SUPPLIED DATA>

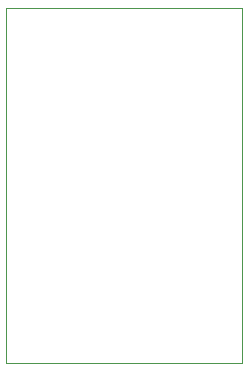
<source format=gko>
G04 #@! TF.GenerationSoftware,KiCad,Pcbnew,(5.1.10)-1*
G04 #@! TF.CreationDate,2021-06-29T15:19:49+09:00*
G04 #@! TF.ProjectId,BLE_PPG_v1.1,424c455f-5050-4475-9f76-312e312e6b69,rev?*
G04 #@! TF.SameCoordinates,Original*
G04 #@! TF.FileFunction,Profile,NP*
%FSLAX46Y46*%
G04 Gerber Fmt 4.6, Leading zero omitted, Abs format (unit mm)*
G04 Created by KiCad (PCBNEW (5.1.10)-1) date 2021-06-29 15:19:49*
%MOMM*%
%LPD*%
G01*
G04 APERTURE LIST*
G04 #@! TA.AperFunction,Profile*
%ADD10C,0.050000*%
G04 #@! TD*
G04 APERTURE END LIST*
D10*
X120000000Y-150000000D02*
X100000000Y-150000000D01*
X120000000Y-120000000D02*
X120000000Y-150000000D01*
X100000000Y-120000000D02*
X120000000Y-120000000D01*
X100000000Y-150000000D02*
X100000000Y-120000000D01*
M02*

</source>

TASK TO CARRY OUT> Apart from the pictures, every line of the material above is to be returned word for word.

TASK OUTPUT>
<source format=gko>
G04 #@! TF.GenerationSoftware,KiCad,Pcbnew,(5.1.10)-1*
G04 #@! TF.CreationDate,2021-06-29T15:19:49+09:00*
G04 #@! TF.ProjectId,BLE_PPG_v1.1,424c455f-5050-4475-9f76-312e312e6b69,rev?*
G04 #@! TF.SameCoordinates,Original*
G04 #@! TF.FileFunction,Profile,NP*
%FSLAX46Y46*%
G04 Gerber Fmt 4.6, Leading zero omitted, Abs format (unit mm)*
G04 Created by KiCad (PCBNEW (5.1.10)-1) date 2021-06-29 15:19:49*
%MOMM*%
%LPD*%
G01*
G04 APERTURE LIST*
G04 #@! TA.AperFunction,Profile*
%ADD10C,0.050000*%
G04 #@! TD*
G04 APERTURE END LIST*
D10*
X120000000Y-150000000D02*
X100000000Y-150000000D01*
X120000000Y-120000000D02*
X120000000Y-150000000D01*
X100000000Y-120000000D02*
X120000000Y-120000000D01*
X100000000Y-150000000D02*
X100000000Y-120000000D01*
M02*

</source>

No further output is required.